Exercise.
If a line in the data below holds the word "files", copy it.

(Dataset items)
=-=-=-=-=

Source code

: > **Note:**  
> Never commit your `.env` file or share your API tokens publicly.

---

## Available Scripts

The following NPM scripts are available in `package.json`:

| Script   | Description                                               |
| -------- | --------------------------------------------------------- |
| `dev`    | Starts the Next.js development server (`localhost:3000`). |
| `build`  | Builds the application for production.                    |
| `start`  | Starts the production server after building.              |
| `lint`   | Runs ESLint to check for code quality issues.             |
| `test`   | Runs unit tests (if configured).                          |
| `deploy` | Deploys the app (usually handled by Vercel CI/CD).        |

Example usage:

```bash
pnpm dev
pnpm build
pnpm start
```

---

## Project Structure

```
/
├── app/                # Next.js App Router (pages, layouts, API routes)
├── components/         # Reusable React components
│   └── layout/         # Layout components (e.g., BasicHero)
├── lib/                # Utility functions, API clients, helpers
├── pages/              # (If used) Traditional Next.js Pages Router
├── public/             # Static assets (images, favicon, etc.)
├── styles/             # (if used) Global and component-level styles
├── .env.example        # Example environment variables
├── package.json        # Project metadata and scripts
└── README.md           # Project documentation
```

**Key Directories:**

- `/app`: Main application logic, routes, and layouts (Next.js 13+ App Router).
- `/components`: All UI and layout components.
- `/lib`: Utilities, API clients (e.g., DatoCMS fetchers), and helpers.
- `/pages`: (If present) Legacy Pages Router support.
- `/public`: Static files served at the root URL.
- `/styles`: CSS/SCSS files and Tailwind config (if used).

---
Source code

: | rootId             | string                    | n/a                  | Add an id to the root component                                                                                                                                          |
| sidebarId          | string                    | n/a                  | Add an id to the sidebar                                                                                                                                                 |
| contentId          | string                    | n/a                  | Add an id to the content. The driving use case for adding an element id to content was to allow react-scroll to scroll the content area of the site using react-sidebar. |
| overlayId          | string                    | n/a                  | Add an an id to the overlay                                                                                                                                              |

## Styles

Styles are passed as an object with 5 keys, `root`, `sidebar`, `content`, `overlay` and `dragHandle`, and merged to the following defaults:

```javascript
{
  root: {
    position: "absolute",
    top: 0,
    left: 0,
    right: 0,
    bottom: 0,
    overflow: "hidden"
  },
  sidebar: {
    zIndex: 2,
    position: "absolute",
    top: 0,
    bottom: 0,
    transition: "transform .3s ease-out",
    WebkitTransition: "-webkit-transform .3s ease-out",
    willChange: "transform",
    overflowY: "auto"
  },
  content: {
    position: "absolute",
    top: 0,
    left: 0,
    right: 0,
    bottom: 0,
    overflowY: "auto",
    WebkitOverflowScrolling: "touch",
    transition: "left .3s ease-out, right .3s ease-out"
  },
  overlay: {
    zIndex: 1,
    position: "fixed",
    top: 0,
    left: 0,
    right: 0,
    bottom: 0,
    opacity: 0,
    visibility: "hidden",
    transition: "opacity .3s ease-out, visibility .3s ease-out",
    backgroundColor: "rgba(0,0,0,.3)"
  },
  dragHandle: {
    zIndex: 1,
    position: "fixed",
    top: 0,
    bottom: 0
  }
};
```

=-=-=-=-=

Solution to the problem.
- `/public`: Static files served at the root URL.
- `/styles`: CSS/SCSS files and Tailwind config (if used).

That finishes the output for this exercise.